[Items from a data source]
┏━━

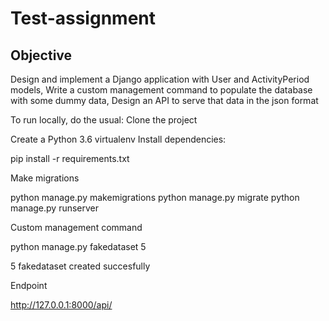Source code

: # Test-assignment

## Objective
Design and implement a Django application with User and ActivityPeriod models,
Write a custom management command to populate the database with some dummy data,
Design an API to serve that data in the json format

To run locally, do the usual:
Clone the project

Create a Python 3.6 virtualenv
Install dependencies:

  pip install -r requirements.txt
  
Make migrations

  python manage.py makemigrations
  python manage.py migrate
  python manage.py runserver
  
Custom management command

 python manage.py fakedataset 5
 >
 5 fakedataset created succesfully
 
 Endpoint

http://127.0.0.1:8000/api/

┗━━

:: JOB ITEM ::
Transcribe exactly, starting at the line with "To run locally, do" and continuing through the last line of the data above; leave out all earlier lines.

:: OUTPUT ::
To run locally, do the usual:
Clone the project

Create a Python 3.6 virtualenv
Install dependencies:

  pip install -r requirements.txt
  
Make migrations

  python manage.py makemigrations
  python manage.py migrate
  python manage.py runserver
  
Custom management command

 python manage.py fakedataset 5
 >
 5 fakedataset created succesfully
 
 Endpoint

http://127.0.0.1:8000/api/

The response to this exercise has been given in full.